- The records:

--------------------------------------------------

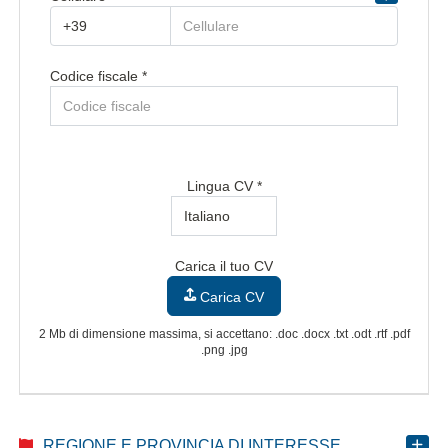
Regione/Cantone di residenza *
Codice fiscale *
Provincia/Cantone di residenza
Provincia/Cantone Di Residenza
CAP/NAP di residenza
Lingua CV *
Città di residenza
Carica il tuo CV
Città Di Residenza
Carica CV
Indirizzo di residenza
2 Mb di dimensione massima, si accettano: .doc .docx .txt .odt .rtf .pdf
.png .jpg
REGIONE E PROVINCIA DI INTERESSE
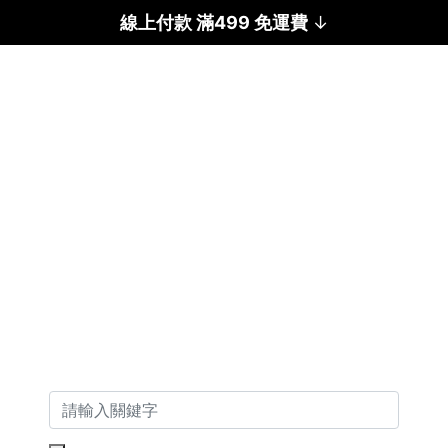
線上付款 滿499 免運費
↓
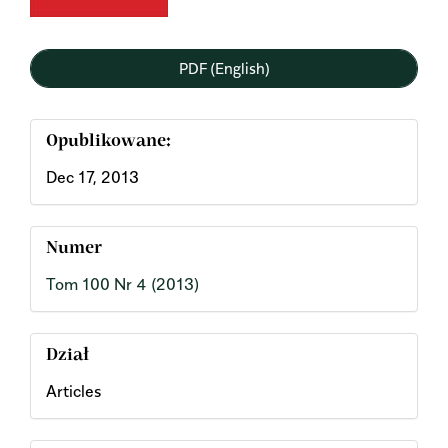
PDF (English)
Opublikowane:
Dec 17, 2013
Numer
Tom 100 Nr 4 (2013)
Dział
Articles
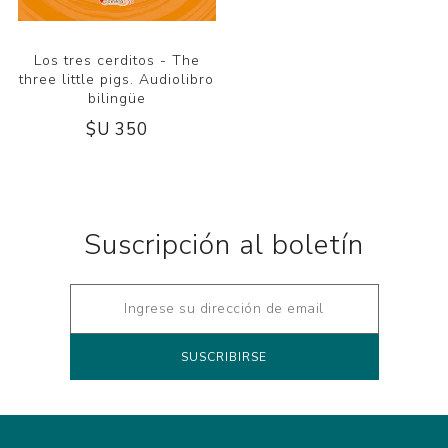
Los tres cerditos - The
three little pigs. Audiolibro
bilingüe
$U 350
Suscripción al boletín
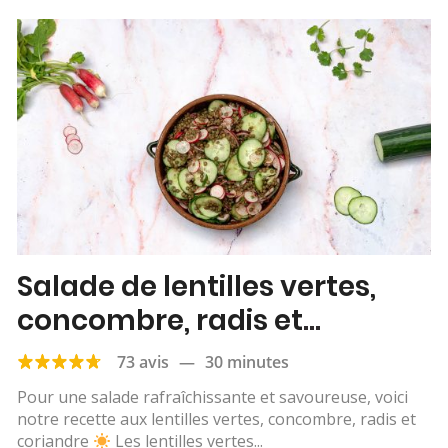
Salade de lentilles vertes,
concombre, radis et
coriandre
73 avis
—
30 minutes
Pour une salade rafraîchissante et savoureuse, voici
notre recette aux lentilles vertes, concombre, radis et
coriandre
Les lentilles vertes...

--------------------------------------------------

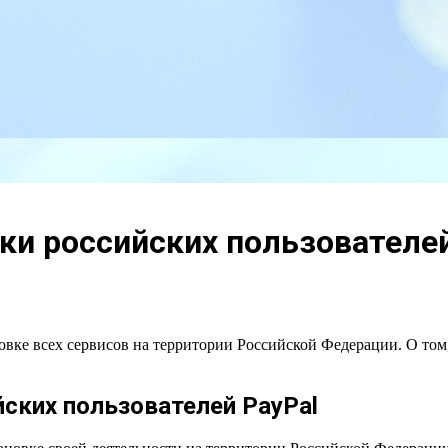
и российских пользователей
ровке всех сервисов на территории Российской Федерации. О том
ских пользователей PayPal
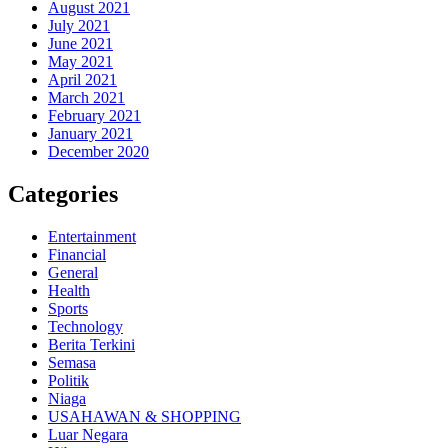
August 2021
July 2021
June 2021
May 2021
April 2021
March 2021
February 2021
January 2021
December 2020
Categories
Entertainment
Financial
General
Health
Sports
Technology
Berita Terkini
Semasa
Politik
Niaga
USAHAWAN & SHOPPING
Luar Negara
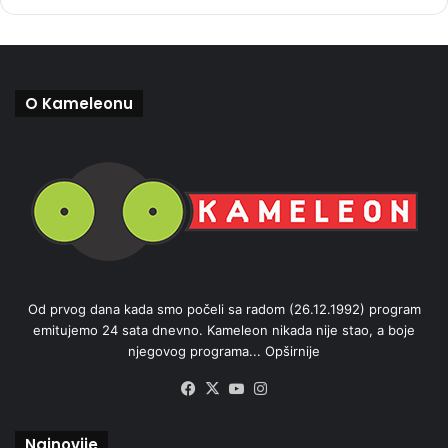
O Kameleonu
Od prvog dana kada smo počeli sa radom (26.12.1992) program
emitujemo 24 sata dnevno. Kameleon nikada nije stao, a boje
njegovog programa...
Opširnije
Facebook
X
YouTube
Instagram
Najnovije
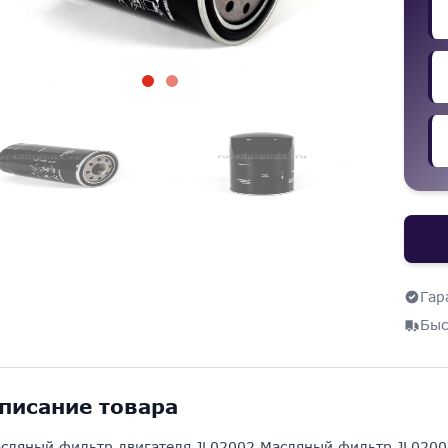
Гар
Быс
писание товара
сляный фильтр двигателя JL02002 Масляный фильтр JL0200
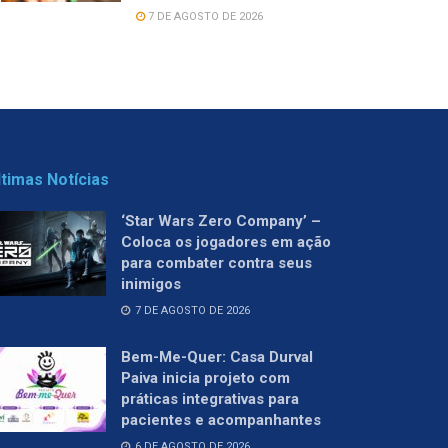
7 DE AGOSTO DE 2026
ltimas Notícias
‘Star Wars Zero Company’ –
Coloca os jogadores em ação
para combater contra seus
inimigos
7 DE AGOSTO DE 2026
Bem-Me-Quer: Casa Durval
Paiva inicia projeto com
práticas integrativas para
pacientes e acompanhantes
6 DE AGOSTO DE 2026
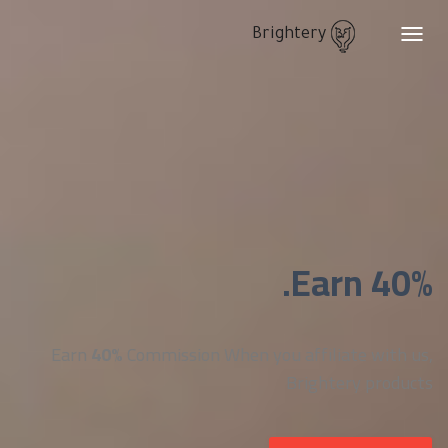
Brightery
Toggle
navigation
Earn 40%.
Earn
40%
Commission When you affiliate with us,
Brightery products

--------------------------------------------------

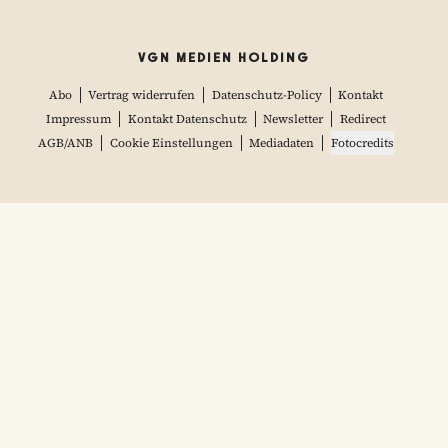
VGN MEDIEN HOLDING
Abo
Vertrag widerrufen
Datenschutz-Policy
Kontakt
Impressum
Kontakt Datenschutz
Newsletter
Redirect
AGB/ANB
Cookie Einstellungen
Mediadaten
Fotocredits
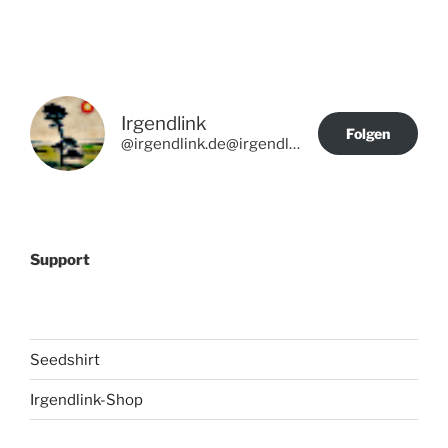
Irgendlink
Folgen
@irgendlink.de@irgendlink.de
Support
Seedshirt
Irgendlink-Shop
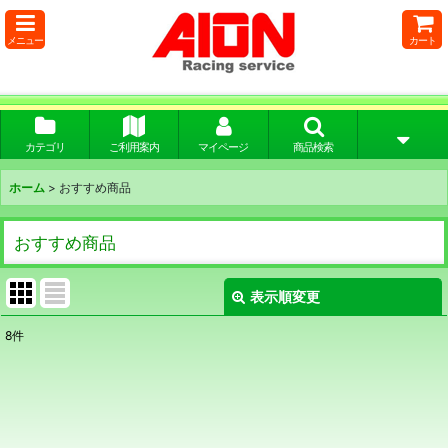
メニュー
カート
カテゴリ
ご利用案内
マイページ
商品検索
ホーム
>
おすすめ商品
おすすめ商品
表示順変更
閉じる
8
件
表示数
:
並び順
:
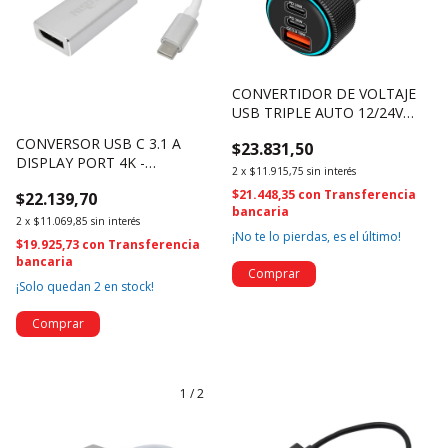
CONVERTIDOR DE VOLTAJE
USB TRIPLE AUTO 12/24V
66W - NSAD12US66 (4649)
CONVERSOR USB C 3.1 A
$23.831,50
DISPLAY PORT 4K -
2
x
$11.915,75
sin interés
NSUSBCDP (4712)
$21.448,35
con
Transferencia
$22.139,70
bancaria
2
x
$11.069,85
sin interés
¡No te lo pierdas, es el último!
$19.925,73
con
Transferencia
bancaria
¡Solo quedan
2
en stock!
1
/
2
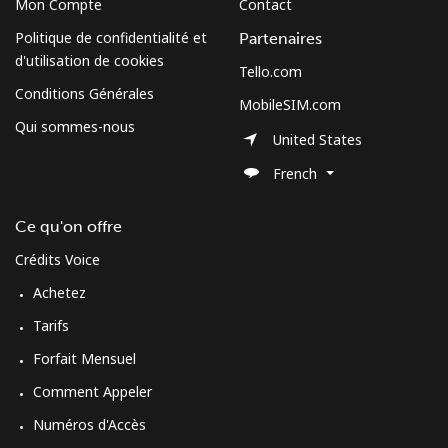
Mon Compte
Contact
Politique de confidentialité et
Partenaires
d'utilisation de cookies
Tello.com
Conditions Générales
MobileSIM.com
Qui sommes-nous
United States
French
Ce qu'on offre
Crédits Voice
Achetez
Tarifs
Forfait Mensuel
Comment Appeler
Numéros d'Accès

--------------------------------------------------

- Exercise requirements: Find each line in the material above that contains the string "Cantone" and copy those lines out.

- Result for this task:
Regione/Cantone di residenza *
Provincia/Cantone di residenza
Provincia/Cantone Di Residenza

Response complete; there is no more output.